Inwiefern ist das LSI für das gehobene Management besonders interessant?
Unsere speziellen Intensivkursformate – etwa für Japanisch oder Chinesisch – kommen dem engen Zeitfenster von Managern sehr entgegen, denn in der Regel lässt sich der kontinuierliche Besuch von wöchentlichen Kursen im beruflichen Alltag nicht durchhalten. Außerdem gehen die meisten Kurse in ihren praktischen Lehrsituationen besonders auf Geschäftsthematiken ein. Das LSI bietet zudem Blended-Learning-Formate (Präsenz und Online) an, etwa für Wirtschaftsrussisch. Weitere Möglichkeiten sind Inhouse-Veranstaltungen für Unternehmen oder auch individuelle Sprach-Coachings via Skype, die berufsintegriert und zeitlich flexibel durchgeführt werden können.
Was sind die Arbeitssprachen der Zukunft in Konzernen und KMU?
Sicher für die nähere Zukunft Englisch. Die Frage ist aber, von welchen Konzernen und KMU wir sprechen? Wenn diese einem chinesischen oder koreanischen Unternehmer gehören, vor allem im Bereich des Mittestands, können dies auch andere Sprachen sein. Außerdem können wir nur sehr unzureichend abschätzen, wie sich hier die asiatischen Wirtschaften entwickeln werden. China wird allein wegen seiner Größe und seines Potenzials und der schieren Anzahl der Sprecher den Status des Chinesischen in der Welt zukünftig verändern. Ansätze davon sind bereits in Unternehmen mit starker chinesischer Beteiligung zu spüren.
Welche Sprachen empfehlen Sie jungen Leuten denn heute zu lernen?
Entscheidend sind nicht die absoluten Zahlen, sondern Angebot und Nachfrage. Man sollte sich dafür folgende Frage beantworten: Welche Sprachen sind perspektivisch für mich karrierefördernd in meinem Berufsfeld? Wie positioniere ich mich, bin ich der Einzige oder kann jeder Dritte diese Sprache? Und: Zu welchen Ländern und Kulturen habe ich eine gewisse Affinität? Mit dem Beruf ist ja schon eine gewisse Vorentscheidung gefallen, welche Sprachen infrage kommen könnten. Dabei sollte man auf keinen Fall auf kurzfristige Trends setzen, sondern sich an mittel- und langfristigen Entwicklungen orientieren.
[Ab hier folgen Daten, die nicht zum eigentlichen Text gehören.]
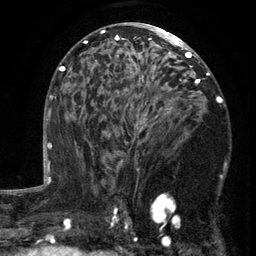
Breast MRI (dynamic contrast-enhanced), one axial slice. Slice 76 of 134 in the series (ordered by position). Cropped to one breast. Dynamic contrast-enhanced series, time point 2 of 6 at this slice position (early post-contrast). 3 T. TE 2.7 ms, TR 5.5 ms. 1.2 mm slice thickness. 256 × 256 image matrix, field of view 170 × 170 mm. Female patient.
Outlined on this slice (semi-automatic segmentation, software-assisted and operator-edited):
- enhancing-tissue mask used for the functional tumour volume (all voxels passing the contrast-enhancement thresholds inside the analysis volume; usually the tumour): bounding box <103,87,217,201> (left, top, right, bottom; pixels)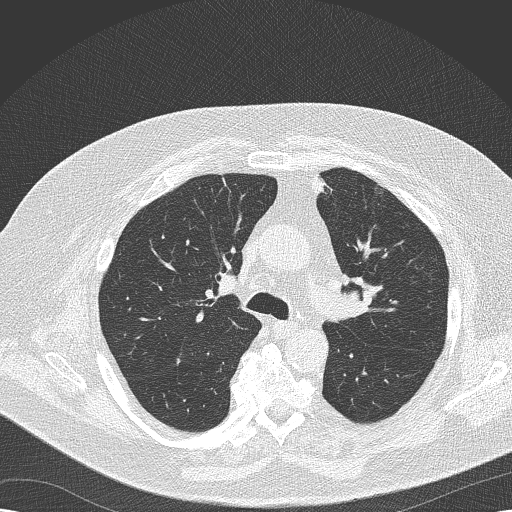
Axial slice from a low-dose chest CT screening exam. Second annual screen. Lung window (W 1500 / L -600 HU). Lung (sharp) reconstruction kernel (B50f). Slice 62 of 173 in the series. 512 × 512 image matrix. Male participant, aged 68 years at enrolment. Former smoker at enrolment.
Lesion marked by an expert reader, bounding box <323,269,374,334> (left, top, right, bottom; pixels). The exam's reader record, not a measurement of the box and not confirmed to be the same lesion: non-calcified nodule or mass ≥4 mm, left lower lobe, 8 × 6 mm, soft tissue attenuation, pre-existing on the prior screen: yes; interval growth: no. Later outcome: lung cancer diagnosed 256 days after this screen — squamous cell carcinoma, NOS, left upper lobe, poorly differentiated (G3), stage IIB (AJCC 6th edition), 35 mm at pathology.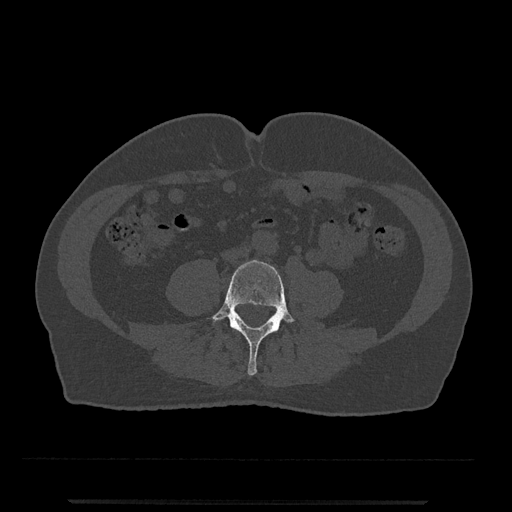
CT including the spine, one axial slice. Position 137 of 797 along the scan axis. Reconstruction kernel Br40s/3. 120 kVp. Bone window (W 1800 / L 400 HU). 0.5 mm slice thickness. 512 × 512 image matrix. Patient: male, 63 years. From the clinical record (not read from this slice): primary cancer: prostate.
Annotated regions visible in this slice (semi-automatically segmented with operator editing):
- L4 vertebra: bounding box [x1, y1, x2, y2] px = [207, 260, 295, 376]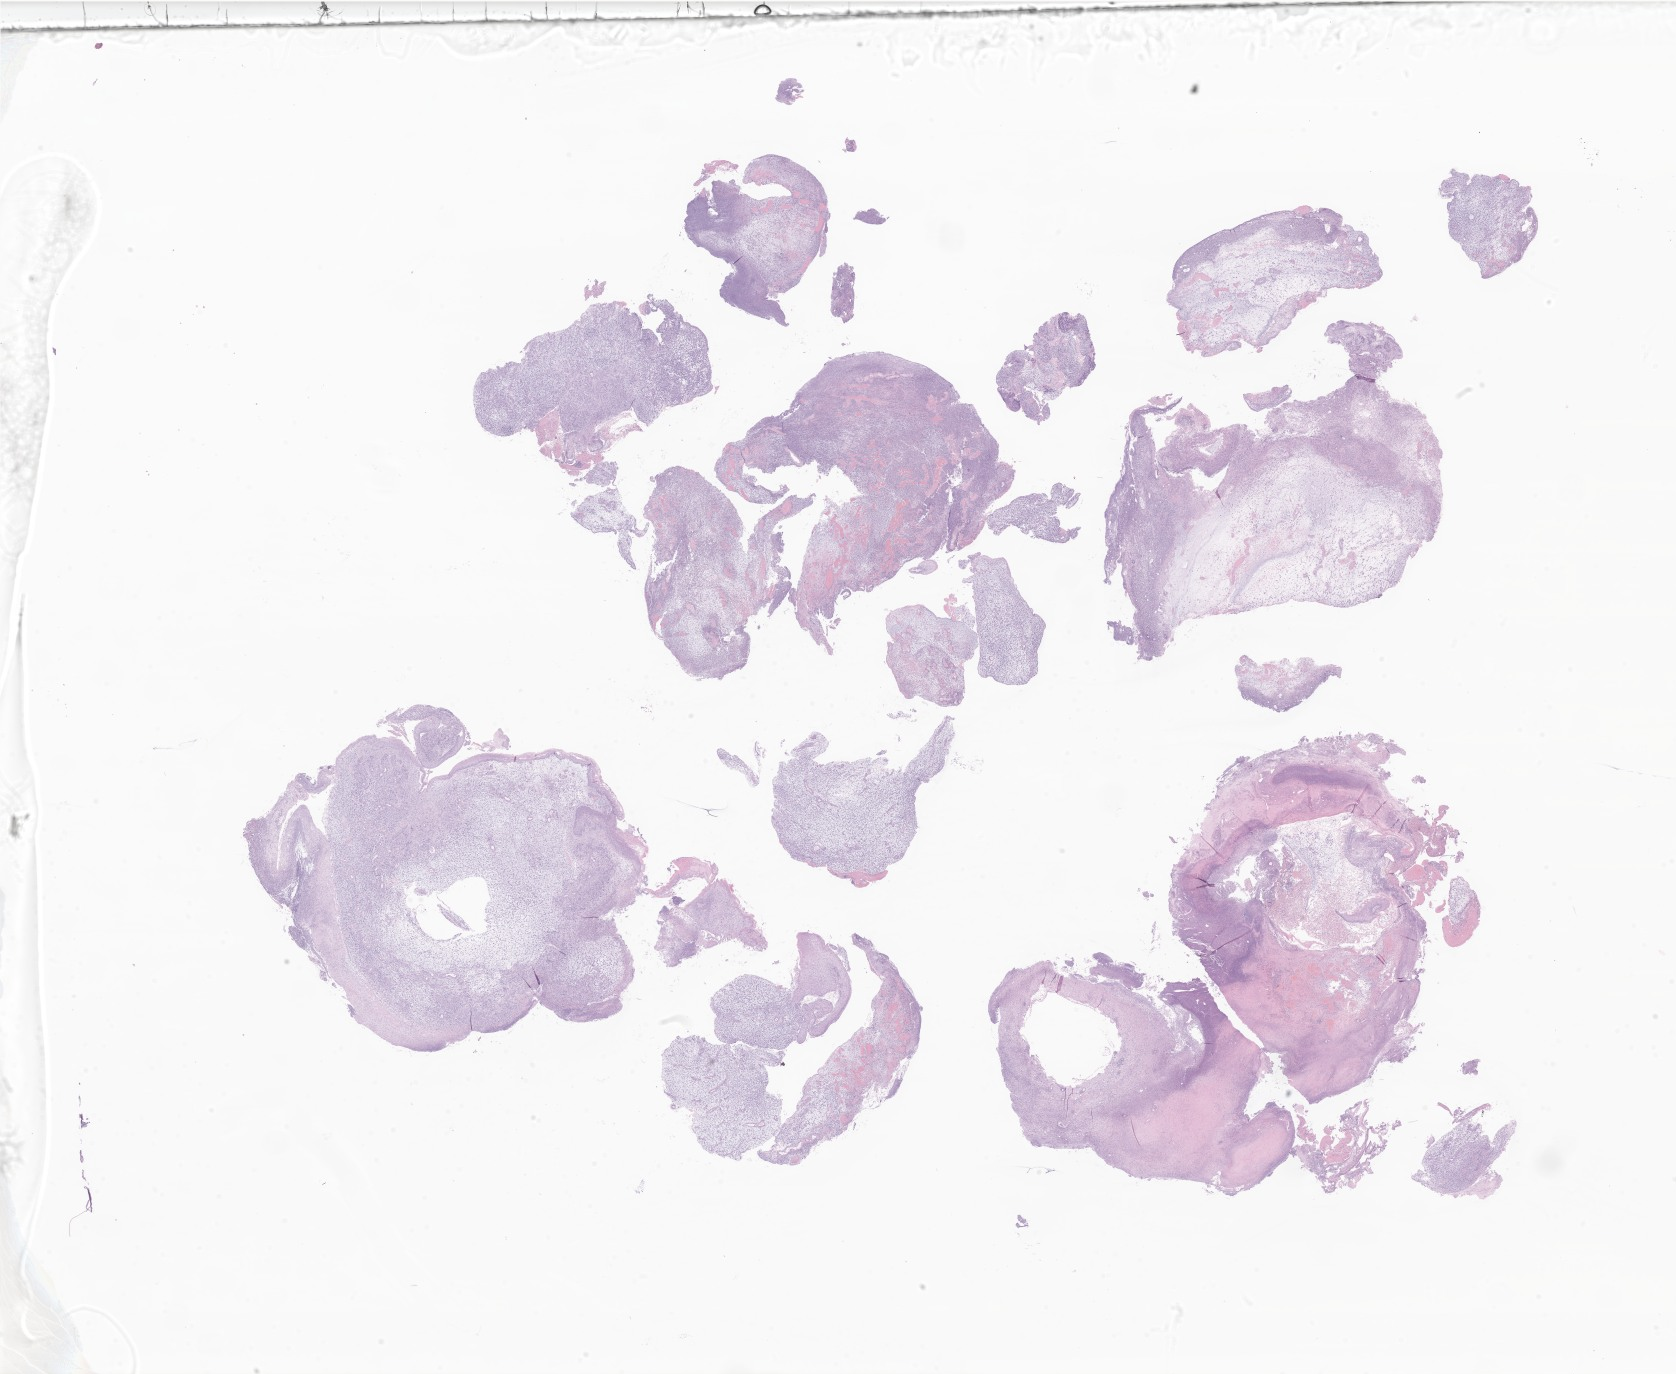
Whole-slide image, haematoxylin and eosin stain of tumor tissue from the external ear, whole scanned area (about 28.3 x 23.2 mm) shown as a low-resolution overview. FFPE section. Male patient, age 54 months.
Diagnosis: Embryonal rhabdomyosarcoma, NOS.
Nicht zuletzt ist das persönliche Interesse eine gewisse Garantie, sprachlich mehr als andere erreichen zu können.
Braucht man denn überhaupt noch andere Fremdsprachen, wenn sich alle Welt auf Englisch verständigt?
Das Englische ist heute keine Fremdsprache mehr, sondern in gewisser Weise eine Erweiterung der Muttersprache. Englisch wird von allen Akademikern auf einem guten Niveau erwartet. B1/B2 ist die Minimalvoraussetzung – sonst sinkt man unter die Seriositätsschwelle, mit der man im Beruf souverän auftreten und die Interessen des Arbeitgebers vertreten kann. Besser ist natürlich C1 des europäischen Referenzrahmens, C2 entspricht dann schon der Muttersprache. Englisch ist heute jedenfalls nicht mehr distinktiv für eine Bewerbung – für einen Wettbewerbsvorteil ist mindestens eine zweite Fremdsprache unerlässlich.
Verschiedenen Stellenanzeigen-Auswertungen zufolge liegt das Spanische für viele Berufsgruppen auf Rang Drei, gleich hinter Französisch. Wozu würden Sie raten?
In den letzten fünf bis sieben Jahren ist die Wahl des Französischen innerhalb der Romanistik an den Universitäten zurückgegangen, während die Hispanistik boomt (Anmerkung der Redaktion: ähnlich ist die Entwicklung an den Schulen) – am Arbeitsmarkt aber hat das Französische eine gewisse Renaissance erfahren. Es werden zwar nicht unbedingt mehr Stellenangebote mit Französischkenntnissen ausgeschrieben, aber es hat eine Verknappung der Bewerber stattgefunden.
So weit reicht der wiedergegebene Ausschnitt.